**Problem requirements:**
What lines of the data below hold the string "Даавар"? Copy each one.

++++ Supplied records ++++

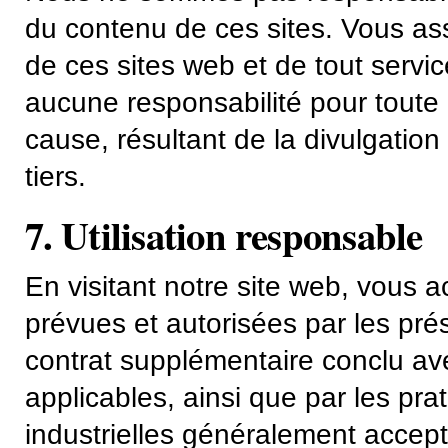
du contenu de ces sites. Vous assu
de ces sites web et de tout servi
aucune responsabilité pour toute
cause, résultant de la divulgatio
tiers.
7. Utilisation responsable
En visitant notre site web, vous a
prévues et autorisées par les pré
contrat supplémentaire conclu ave
applicables, ainsi que par les prat
industrielles généralement accept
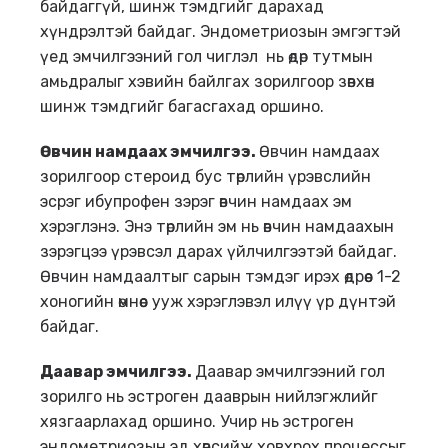
байдаггүй, шинж тэмдгийг дарахад
хүндрэлтэй байдаг. Эндометриозын эмгэгтэй
үед эмчилгээний гол чиглэл нь өдөр тутмын
амьдралыг хэвийн байлгах зорилгоор зөвхөн
шинж тэмдгийг багасгахад оршино.
Өвчин намдаах эмчилгээ.
Өвчин намдаах
зорилгоор стероид бус төрлийн үрэвслийн
эсрэг ибупрофен зэрэг өвчин намдаах эм
хэрэглэнэ. Энэ төрлийн эм нь өвчин намдаахын
зэрэгцээ үрэвсэл дарах үйлчилгээтэй байдаг.
Өвчин намдаалтыг сарын тэмдэг ирэх өдрөөс 1-2
хоногийн өмнөөс ууж хэрэглэвэл илүү үр дүнтэй
байдаг.
Даавар эмчилгээ.
Даавар эмчилгээний гол
зорилго нь эстроген дааврын нийлэгжлийг
хязгаарлахад оршино. Учир нь эстроген
эндометриозын эд хөвсийж ховхрох процессыг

++++

**Answer for the task:**
Даавар эмчилгээ.
Даавар эмчилгээний гол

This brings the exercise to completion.